Pour Hambourg, le narrateur ne nous présente qu'une
petite partie de la ville : son quartier des plaisirs, Sankt
Pauli :
là je crois c'était Sankt Pauli, le quartier...
plus qu'un quartier presque une autre ville, tout au plaisir, bobinards,
friteries.96(*)
Le quartier étant démoli, le narrateur va
utiliser la comparaison pour décrire non pas le quartier de 1945 mais le
quartier d'avant-guerre. La référence à une
expérience passée n'est là que pour insister sur la
mutation radicale du lieu dans lequel il ne se retrouve plus :
pour comparer je dirais surtout le Brousbir
Casablanca... rue Bouteru était pas grand chose... 97(*)
Mais peu à peu les référents s'ancrent de
plus en plus dans le passé littéraire de Céline :
absolument essentiel pour que vous y soyez un peu, que ce
soit pas seulement du rêve, ces quais de Rochester, Chatham et
Stroude...98(*)
C'est en effet à Rochester que Céline a fait une
de ses expériences de jeunesse les plus marquantes : le
séjour transposé dans Mort à crédit,
(p.694-773), le nom des autres villes anglaises apparaissent également
dans ce roman. ; du passé on passe à l'univers plus
proprement littéraire de l'auteur, il s'enferme dans ses souvenirs
romanesques qui ne servent plus que d'unique référence pour
décrire la réalité. La référence à
une expérience passée n'est là que pour insister sur la
mutation radicale du lieu dans lequel il ne se retrouve plus.
Lorsque le narrateur perd le sens de la mesure dans un paysage
de guerre après les bombardements, il se raccroche également
à des éléments connus :
je vous dirai comme grosseur, hauteur : de la
Trinité à la place Blanche...[...] « trois quatre fois
haute comme Notre-Dame... 99(*)
tout du long, des ponts et des passerelles plus hautes
à peu près que le premier étage de la tour
Eiffel !... 100(*)

### CONSIGNE
Recopiez fidèlement le passage de l'extrait sur Céline ci-dessus, en commençant à « plus qu'un quartier » et en terminant à « Stroude...98(*) ».

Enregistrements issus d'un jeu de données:
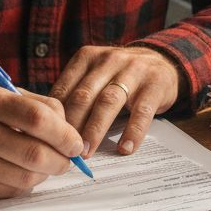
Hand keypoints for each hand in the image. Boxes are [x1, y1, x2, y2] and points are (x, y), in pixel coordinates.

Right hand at [0, 84, 83, 198]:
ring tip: (45, 166)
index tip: (76, 142)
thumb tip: (72, 133)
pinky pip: (7, 192)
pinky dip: (23, 185)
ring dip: (44, 175)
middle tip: (68, 160)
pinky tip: (21, 173)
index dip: (65, 134)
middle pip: (34, 153)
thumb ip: (37, 106)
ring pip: (24, 178)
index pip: (38, 118)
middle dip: (61, 160)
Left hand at [50, 45, 180, 157]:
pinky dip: (132, 132)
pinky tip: (124, 148)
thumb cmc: (120, 76)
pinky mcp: (155, 85)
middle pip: (84, 96)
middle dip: (72, 126)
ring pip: (108, 102)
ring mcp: (133, 71)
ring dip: (95, 130)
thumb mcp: (95, 74)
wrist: (161, 61)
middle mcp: (109, 60)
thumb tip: (50, 128)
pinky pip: (141, 112)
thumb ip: (75, 92)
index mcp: (87, 57)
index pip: (65, 88)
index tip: (49, 140)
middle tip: (65, 150)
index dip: (55, 117)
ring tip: (86, 152)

### RÉPONSE RÉDIGÉE
plus qu'un quartier presque une autre ville, tout au plaisir, bobinards,
friteries.96(*)
Le quartier étant démoli, le narrateur va
utiliser la comparaison pour décrire non pas le quartier de 1945 mais le
quartier d'avant-guerre. La référence à une
expérience passée n'est là que pour insister sur la
mutation radicale du lieu dans lequel il ne se retrouve plus :
pour comparer je dirais surtout le Brousbir
Casablanca... rue Bouteru était pas grand chose... 97(*)
Mais peu à peu les référents s'ancrent de
plus en plus dans le passé littéraire de Céline :
absolument essentiel pour que vous y soyez un peu, que ce
soit pas seulement du rêve, ces quais de Rochester, Chatham et
Stroude...98(*)